Every Saturday morning, my husband Tom goes to Trader Joe’s in El Cerrito Plaza for our groceries: brown rice, granola, strawberries, blue cheese, mandarins, wine, and flowers. Bundles of nasturtiums, sunflowers, lilies. Or blazing red chrysanthemums and baby’s breath.
He buys two bouquets, one for the vase on our dining room table and the other for two more vases, one on the console and the other for the countertop. For the flowers that still have life in them from the past week, I trim the ends and place them in a small vase on the coffee table.
I’ve always kept vases wherever I’ve lived. Los Angeles, San Francisco, Berkeley, Tokyo. Cheap glass vases from the Dollar Store to one-of-a-kind ceramic vessels artfully made by local potters. In our IKEA case are two shelves dedicated to clay cups and pots.
When Tom returns from the shopping run, my task is to take care of the flowers. I slit the packaging and the band around the stems. I carefully carry the vase, heavy with dank water and lilting blooms, to the sink. The act of holding the vase, feeling its low ridges and Wabi Sabi indentations, feels sacred. I carry with intention and focus.
As a full-time teacher, I plant myself at our dining room table in our condo near the Del Norte BART. Surrounded by books, files, piles of papers, a cup of coffee and a glass of water. I face a window from our second floor and see an orange tabby dash across the street, a masked teenager on roller skates, and ravens perched on rooftops.

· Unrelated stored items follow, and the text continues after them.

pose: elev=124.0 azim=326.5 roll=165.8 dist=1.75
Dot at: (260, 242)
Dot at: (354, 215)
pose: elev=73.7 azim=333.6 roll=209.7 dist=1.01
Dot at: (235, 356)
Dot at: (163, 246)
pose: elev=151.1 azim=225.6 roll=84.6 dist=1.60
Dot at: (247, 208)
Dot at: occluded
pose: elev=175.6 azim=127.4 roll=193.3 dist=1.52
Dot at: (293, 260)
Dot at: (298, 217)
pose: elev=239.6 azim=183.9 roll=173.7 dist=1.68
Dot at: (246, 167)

One constant in my vision is a handmade vase filled with a bouquet that rests on the right side of my dining room table desk. It is bulbous-shaped in the bottom half with the upper half gently smoothed to its rounded opening. Thin black painted streaks interspersed with pale yellow swaths and a deep orange glaze in the middle. Smooth to the touch but deceptively heavy in weight.
I gaze at this vase with its blooms throughout the day, the week, the months. This vase was made by my longtime friend, poet and potter Vince Montague. He lives in Cloverdale, California in a tidy cabin filled with books and clay pots. His home rests on the top of a high hill. Nearby is a small winery and the surrounding land is dotted with silver sage and wandflowers, coral drops and manzanita trees. Two kilns sit like mighty lionesses next to his studio. Each holds a clay llama that serves as a kiln god for the firings. The vase is a connection of not only our friendship but our creative lives.
The vase is an everyday blessing. Utility and beauty. A counterpoint to the digital. An open container of life.